• DIRECTIONS FOR THIS TASK:
Reproduce everything in the passage below on customer management systems from "Actual message delivery" down to "important customer relationships.".

• TEXT FOR ANALYSIS:
The technologies needed for the two approaches are significantly different. Most interaction managers use the single profile table to ensure quick performance, while most campaign managers access multi-level customer databases for complex segmentation and in-depth analysis. Even systems that do both interaction management and campaign management run different internal processes for each. Many companies deploy entirely separate systems for each approach in each channel.

Actual message delivery is usually handled by yet another set of systems, such as digital printers and Web server software. Email and text messages are exceptions: many customer management systems can transmit these directly.

This fragmentation has organizational as well as technical roots. But the costs are severe: beyond the considerable expense of supporting multiple systems, businesses must rely on administrative processes to coordinate the treatments received by individual customers. Inconsistencies that slip through can reduce value and sometimes do serious harm to important customer relationships.

Concentri (Knotice, 800-801-4194, www.knotice.com) attempts to unify customer management systems for email, Web, mobile phones, and interactive TV. Structurally, it maintains a shared customer database with levels for profiles, activity history, and responses to forms such as surveys. This falls between the simple profile table of interaction managers and the complex marketing database of the campaign managers. Data matching, transformations and consolidation must be done outside the system before the tables are loaded.

Functionally, Concentri supports both batch selections for outbound campaigns and real-time responses for interaction management. These are managed through a single campaign interface, which lets users define selection rules that can be attached to email campaigns, SMS mobile text messages, Web pages and WAP mobile web content. The system delivers the email, mobile messages and Web pages directly.

Concentri’s use of segmentation to both select lists and control real-time content is the specific trick that lets it combine outbound and interactive marketing. The segment definitions themselves are fairly conventional: users select from pull-down lists of data elements, operators and values to build logical expressions which can be combined into multi-condition queries. The data elements can draw from the customer profile, activity history, and form responses. Concentri provides a standard database structure. Non-technical users can add custom elements through an administrative interface.

For outbound campaigns, the segments can create lists which are either frozen to store a specific set of customers or reselected each time the list is chosen. Email and mobile messages can be sent to the list on a regular schedule or when triggered by behaviors captured in the system.

• SUPPLIED DATA:
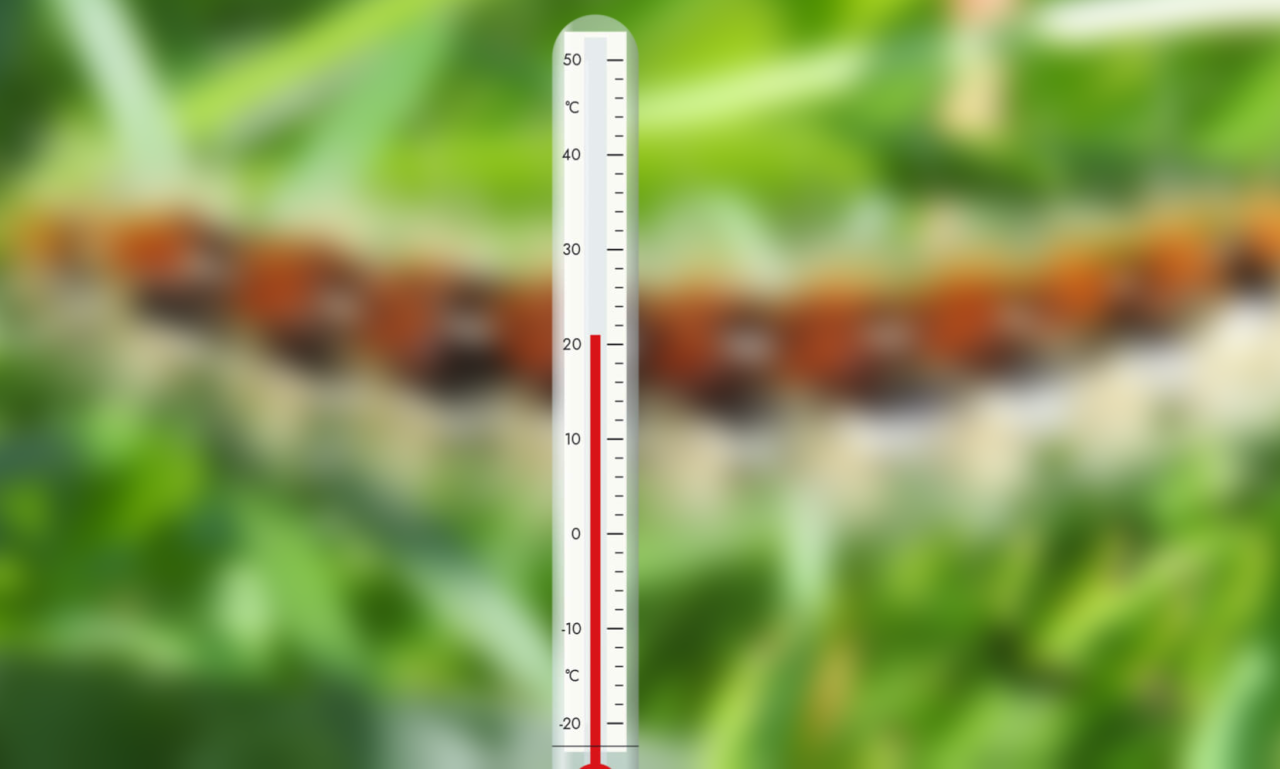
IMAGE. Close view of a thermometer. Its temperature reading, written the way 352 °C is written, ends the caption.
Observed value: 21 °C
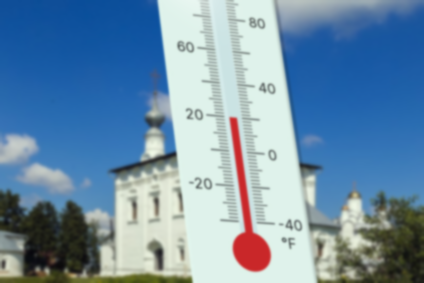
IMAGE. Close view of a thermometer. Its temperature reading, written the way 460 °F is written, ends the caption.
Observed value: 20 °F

• YOUR SOLUTION:
Actual message delivery is usually handled by yet another set of systems, such as digital printers and Web server software. Email and text messages are exceptions: many customer management systems can transmit these directly.

This fragmentation has organizational as well as technical roots. But the costs are severe: beyond the considerable expense of supporting multiple systems, businesses must rely on administrative processes to coordinate the treatments received by individual customers. Inconsistencies that slip through can reduce value and sometimes do serious harm to important customer relationships.